The approach taken by these armchair data analysts highlights the problem with experts and probabilities. Media analysts tend to rely exclusively on one statistic in a vacuum. A more complete approach would have included a detailed analysis of the history of those earlier 232 series. Were there identifiable characteristics of those nine winning teams that mirrored Golden State? Even if we assume that the 9-of-232 statistic was an important factor, was there anything about Golden State’s team or each of the next three games that would make it a potential outlier? Was there some anomalous circumstance that guided Golden State to a 3 – 1 deficit, but might not be present in the next three games?
Sales, and every industry, has experts and probabilities and is subject to judging based on isolated variables
Professional sports media is not the only industry subject to flaws in their approach to data. As companies are retooling to become more data driven, we see these same mistakes play out every day in sales organizations around the world. Sales reps and their managers attach to one clearly understood metric or another and ignore all other data points that could suggest a very different outcome. They then make seemingly reasonable conclusions on all manner of sales challenges based on those singular data points:
Purchase History: “This prospect purchased at his previous company and loves us! This deal will definitely close!”
Forecast category: “My team always closes exactly 90% of our commit forecast.”
Perceived rep tendencies: “Diane is a sandbagger, but she always comes through in the end, so I will just put her at quota.”

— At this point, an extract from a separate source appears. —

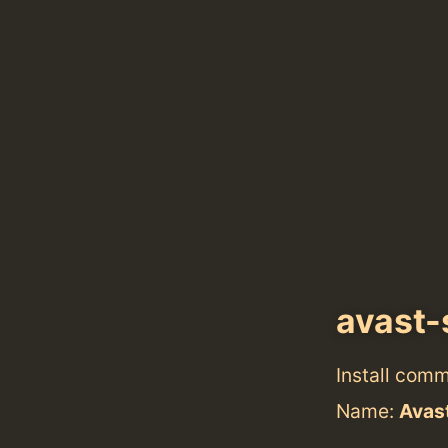
avast-
Install com
Name:
Avast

Lead Score or Opportunity Source: “We have one week left in the quarter. Please stop wasting your time on opportunities with a low lead score.”
Deal Age: “Karen is typically spot-on with her forecast, but this deal has been in the pipeline for too long, so I don’t believe it.”
It is understandable why sales leaders are left to judgment calls based on these isolated variables. Every organization has to contend with finite sales resources and a constantly ticking clock. Sales managers need to focus their reps on deals that appear likely to win. Likewise, they have to submit forecasts that at least acknowledge observed patterns of rep behaviors.
The power of analyzing all impactful variables
However, when analyzing winning and losing deals, all impactful signals and the interconnected nature of those signals contribute to a meaningful examination.
In the short term, we have to assume that certain deals that should win will get less attention than they merit. Other deals that statistically face the longest of odds will be subject to overinvestment of time. Over the longer term, a lack of awareness of the true drivers of wins and losses will make us less equipped to architect our sales organizations for success.
Whether we are discussing a sales rep who has a well-established pattern of overpromising, or a basketball series that has well-established patterns of winning and losing, there are almost always other data points that will influence the true probability. Understanding that data will minimize the surprises that leadership teams (and Thunder fans) hate.